On the Hillary Clinton resolution, only three Democrats sided with Republicans: Stansbury, Lee, and Tlaib. That smaller break showed stronger support among Democrats for her position.

Ranking Member Robert Garcia (D-Calif.) and other Democrats who opposed the measures argued the investigation has turned political. They pointed to unredacted Epstein files and said the contempt push looked like payback.

Strain Inside the Democratic Party

Some Democrats also suggested holding Attorney General Pam Bondi in contempt over claims that documents were being withheld. During a tense markup session broadcast live on C-SPAN, members traded sharp remarks, with one Democrat calling the effort “political score-settling.”

Democrats who broke ranks said the Epstein case demands fuller disclosure and real accountability. “Transparency matters more than protecting past leaders,” said a source close to the progressive wing, speaking anonymously.

Next, both resolutions move to the full House for a floor vote expected in the coming weeks.
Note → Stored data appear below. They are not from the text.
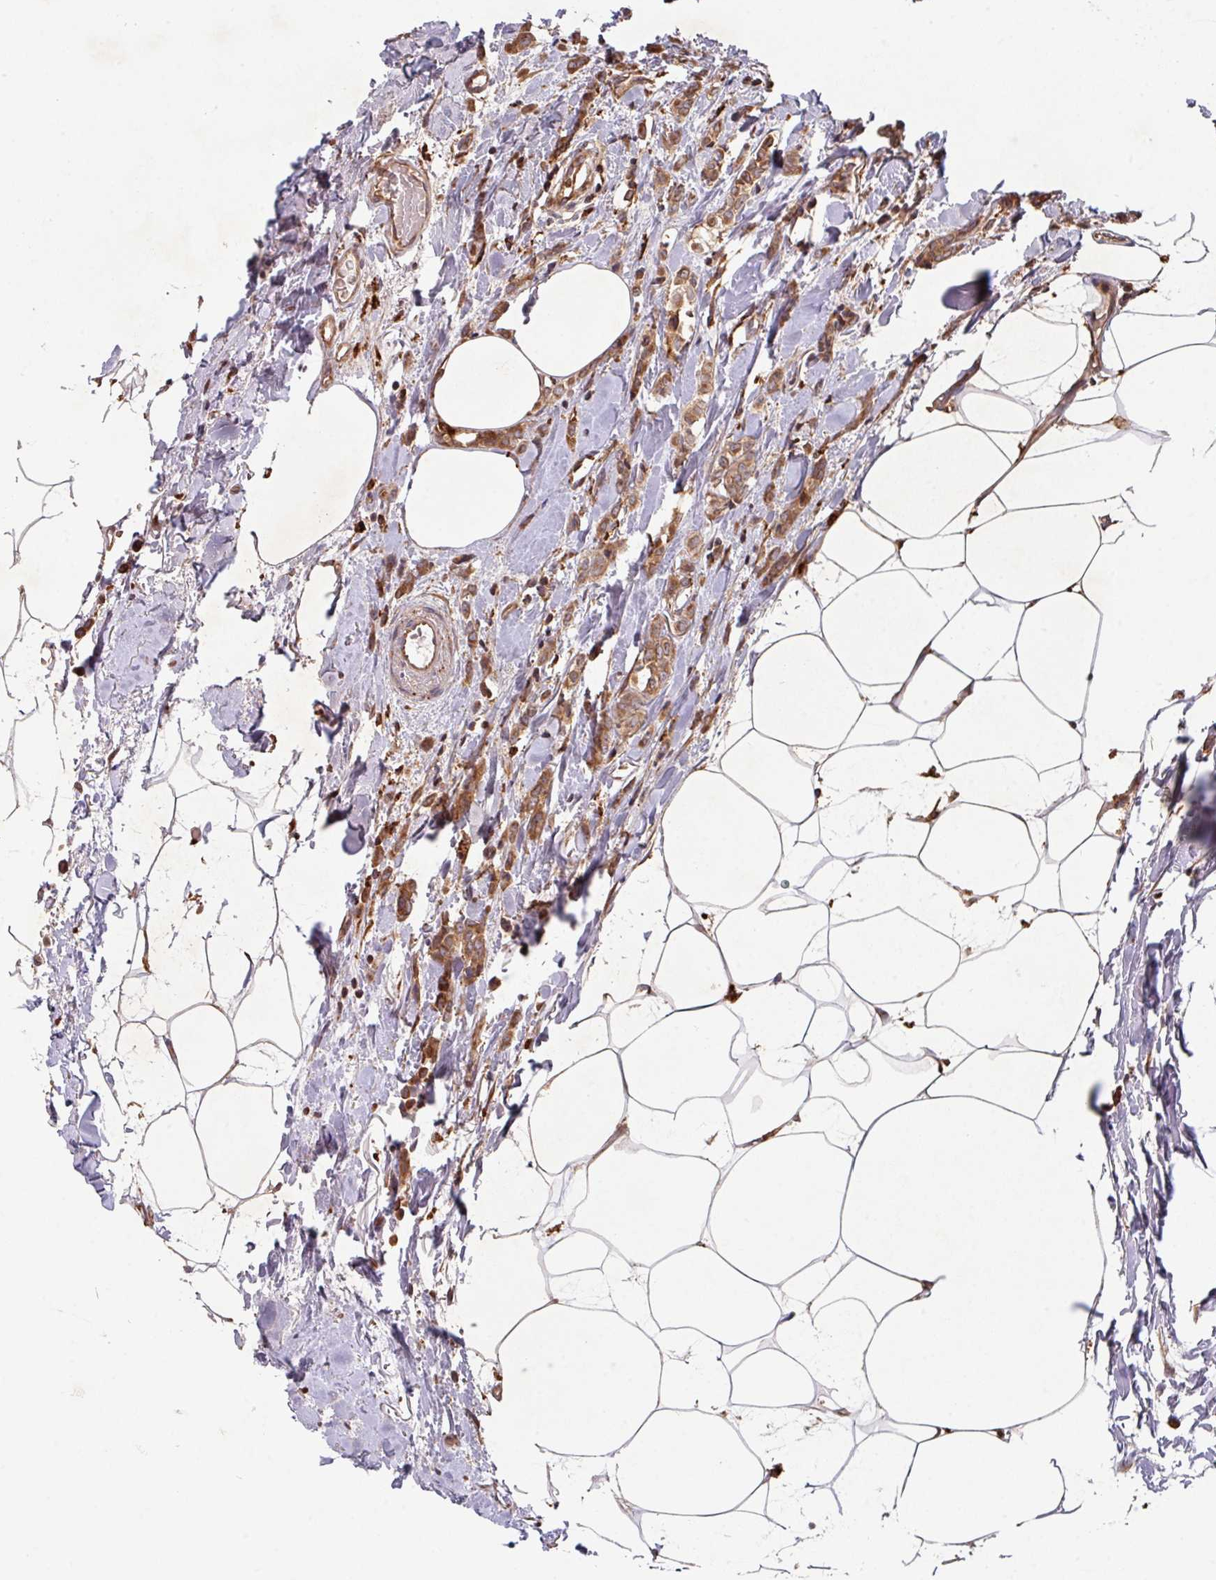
{"staining": {"intensity": "strong", "quantity": ">75%", "location": "cytoplasmic/membranous"}, "tissue": "breast cancer", "cell_type": "Tumor cells", "image_type": "cancer", "snomed": [{"axis": "morphology", "description": "Lobular carcinoma"}, {"axis": "topography", "description": "Breast"}], "caption": "Lobular carcinoma (breast) tissue reveals strong cytoplasmic/membranous positivity in about >75% of tumor cells", "gene": "TRIM14", "patient": {"sex": "female", "age": 84}}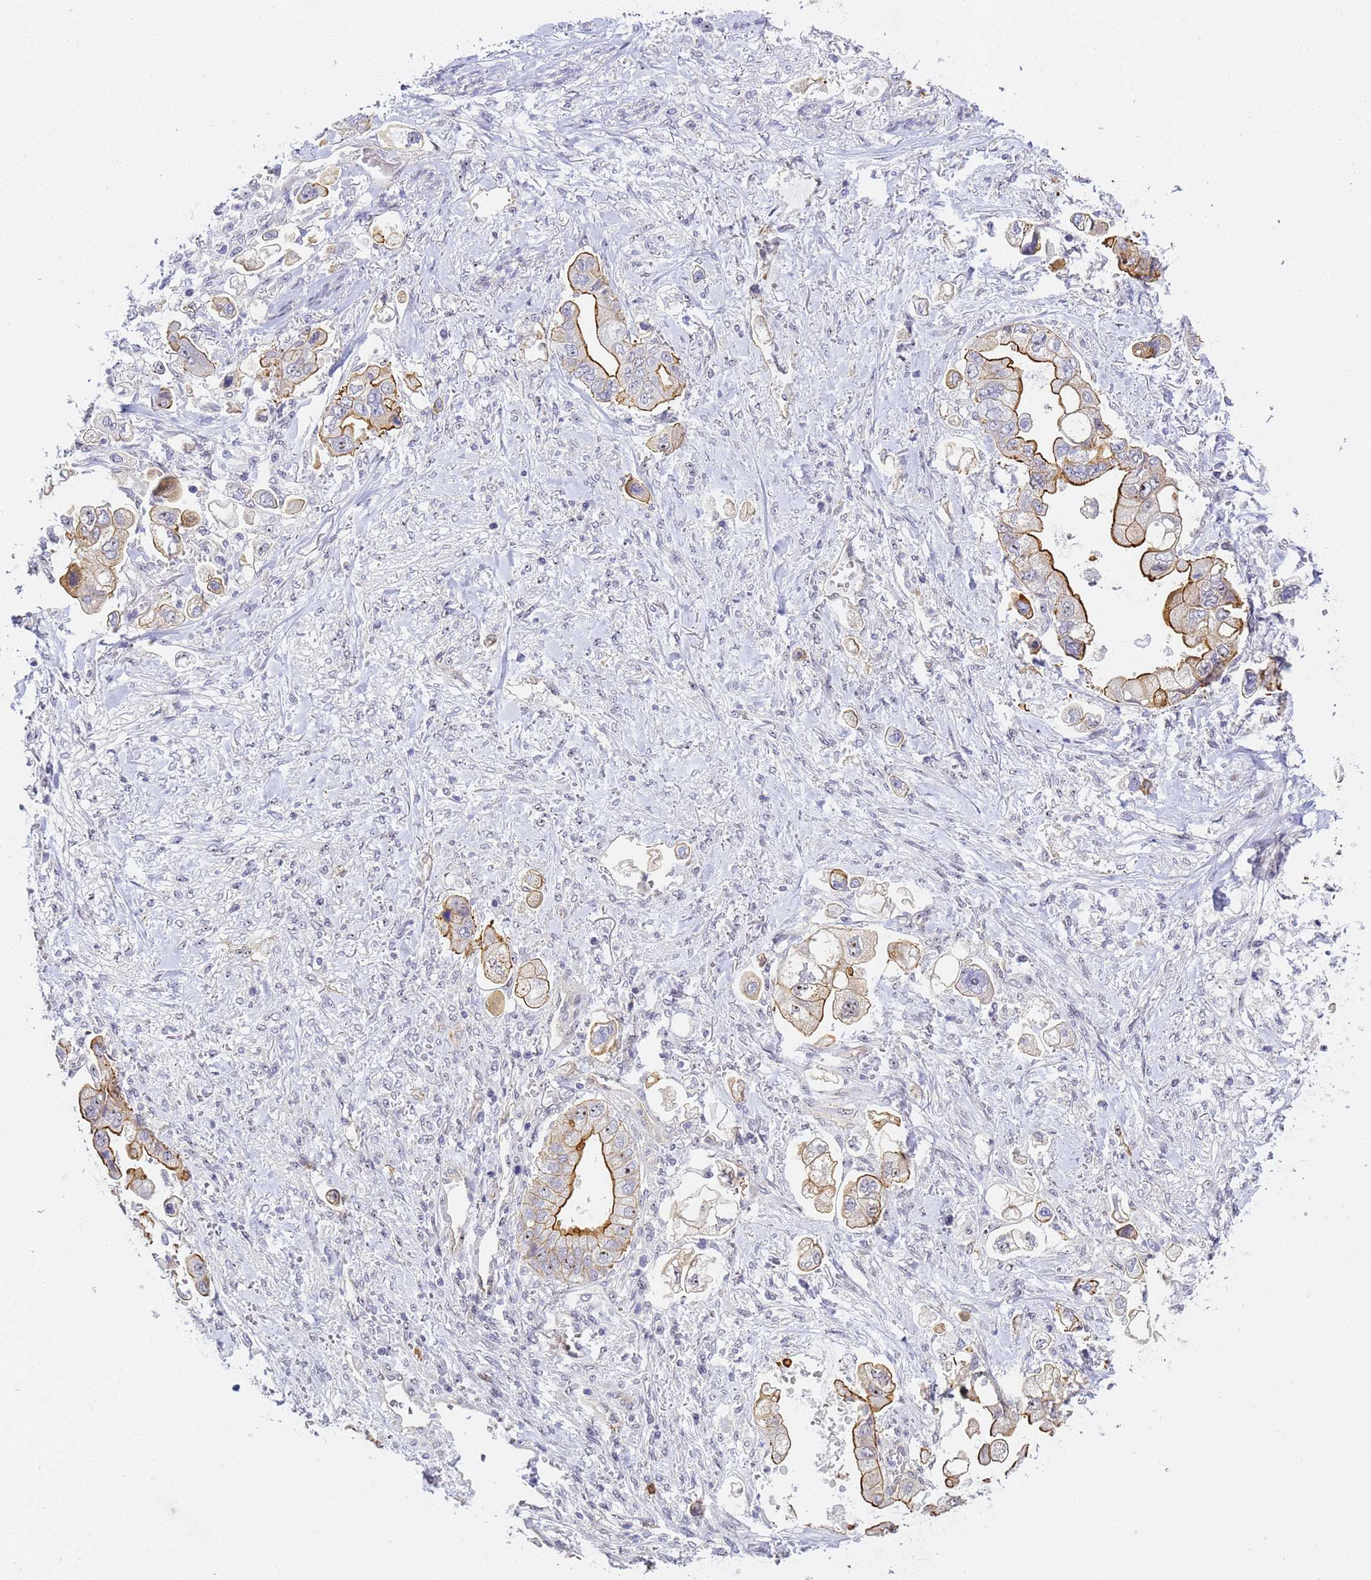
{"staining": {"intensity": "moderate", "quantity": "25%-75%", "location": "cytoplasmic/membranous"}, "tissue": "stomach cancer", "cell_type": "Tumor cells", "image_type": "cancer", "snomed": [{"axis": "morphology", "description": "Adenocarcinoma, NOS"}, {"axis": "topography", "description": "Stomach"}], "caption": "Stomach adenocarcinoma tissue reveals moderate cytoplasmic/membranous staining in approximately 25%-75% of tumor cells The staining is performed using DAB (3,3'-diaminobenzidine) brown chromogen to label protein expression. The nuclei are counter-stained blue using hematoxylin.", "gene": "GON4L", "patient": {"sex": "male", "age": 62}}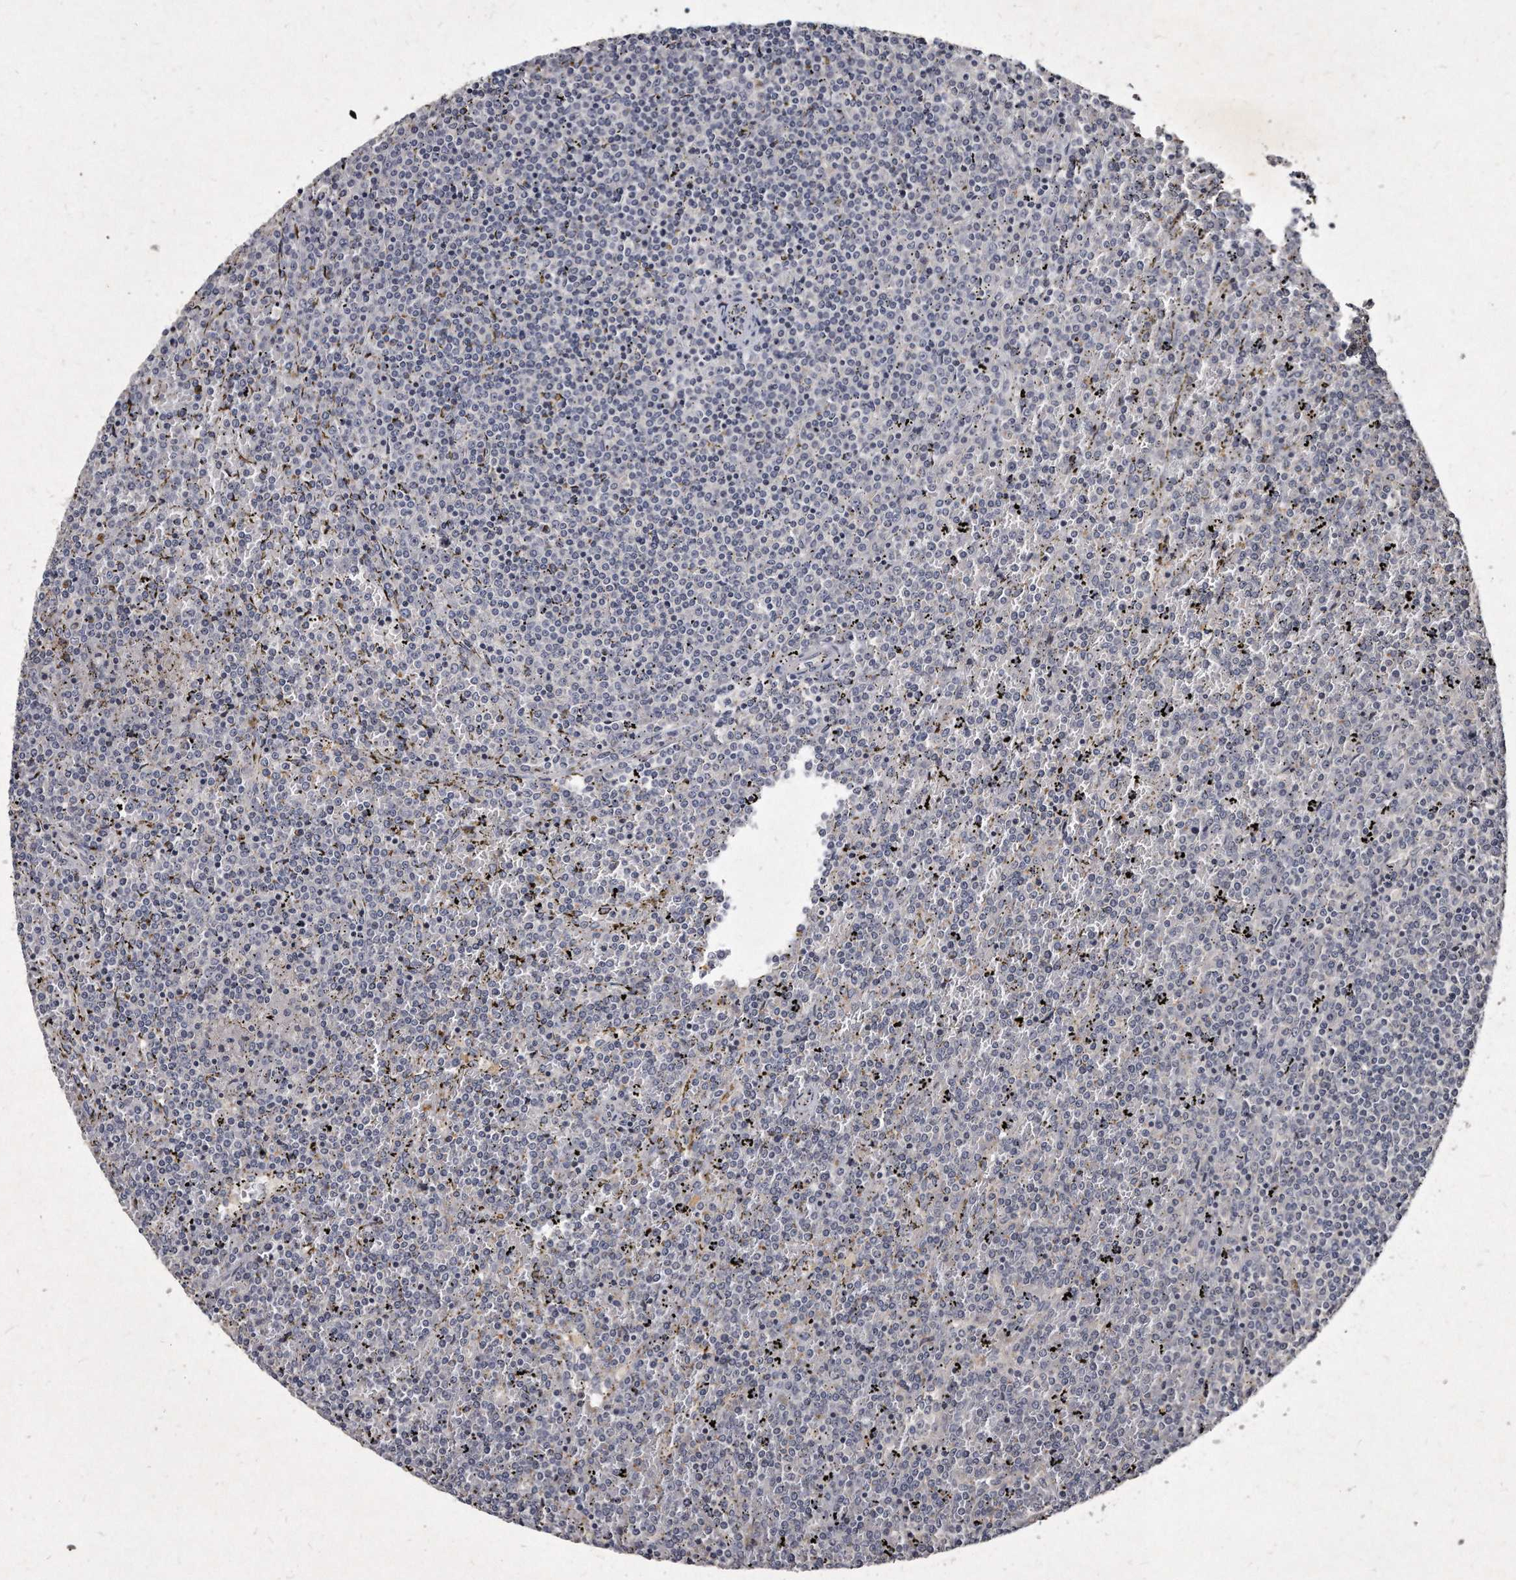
{"staining": {"intensity": "negative", "quantity": "none", "location": "none"}, "tissue": "lymphoma", "cell_type": "Tumor cells", "image_type": "cancer", "snomed": [{"axis": "morphology", "description": "Malignant lymphoma, non-Hodgkin's type, Low grade"}, {"axis": "topography", "description": "Spleen"}], "caption": "This is a image of IHC staining of lymphoma, which shows no expression in tumor cells.", "gene": "KLHDC3", "patient": {"sex": "female", "age": 19}}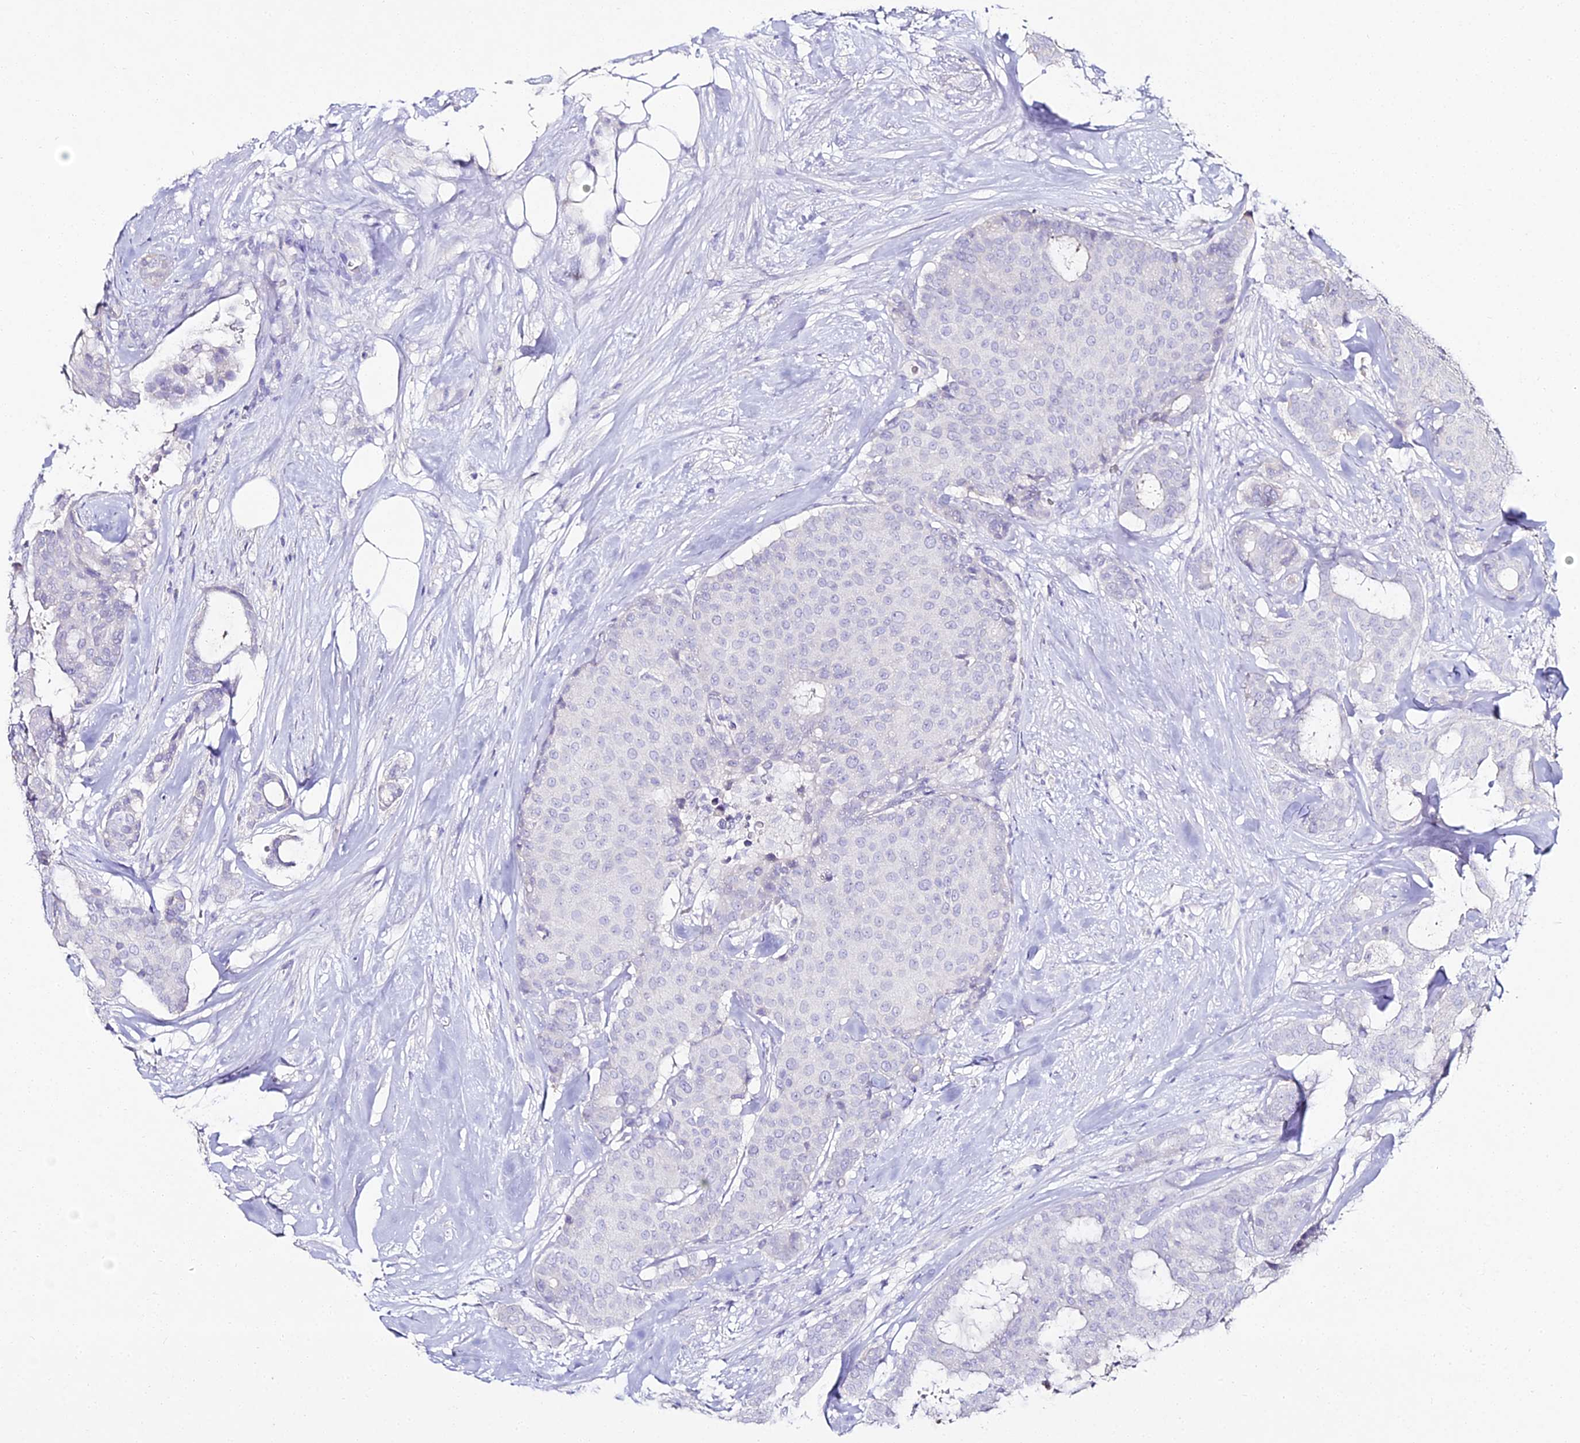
{"staining": {"intensity": "negative", "quantity": "none", "location": "none"}, "tissue": "breast cancer", "cell_type": "Tumor cells", "image_type": "cancer", "snomed": [{"axis": "morphology", "description": "Duct carcinoma"}, {"axis": "topography", "description": "Breast"}], "caption": "Tumor cells show no significant positivity in breast cancer (invasive ductal carcinoma).", "gene": "ALPG", "patient": {"sex": "female", "age": 75}}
If the House approves them, the matter would be referred to the Department of Justice for possible criminal prosecution.

That process can carry penalties of up to $100,000 in fines or up to one year in jail. With Republicans controlling the House and a Trump administration DOJ, passage appears likely, though any effort to enforce contempt against a former president would be uncharted territory.

Political observers say the vote highlights real strain inside the Democratic Party. Younger and more progressive lawmakers appear more willing to step away from the Clinton era, as public pressure for answers in the Epstein case continues. Bill Clinton, now 79, has kept a lower profile in recent years and has focused on work tied to the Clinton Foundation.

Full House to Vote

Hillary Clinton’s team called the proceedings “a partisan witch hunt” in a short statement. Representatives for Bill Clinton repeated his earlier denials of wrongdoing connected to Epstein.

As the resolutions advance, the episode shows how older controversies can return with new momentum. The Epstein investigation, stirred again by recent document releases, has pulled in other major names and also fueled conspiracy theories across the political spectrum.

If the full House votes to hold Bill Clinton in contempt, it would be the first referral of its kind against a former president in the modern era. Legal experts say contempt referrals are unusual and often symbolic, but a DOJ that wants to pursue the case could raise the stakes.

For Democrats, the split adds pressure heading into the midterms and raises fresh questions about party discipline under Jeffries. Republicans, meanwhile, cast the vote as proof they support equal justice and holding powerful figures accountable.

The House floor debate is likely to be heated, and it could force more Democrats to choose between standing with party figures and backing demands for answers in one of the country’s most persistent controversies.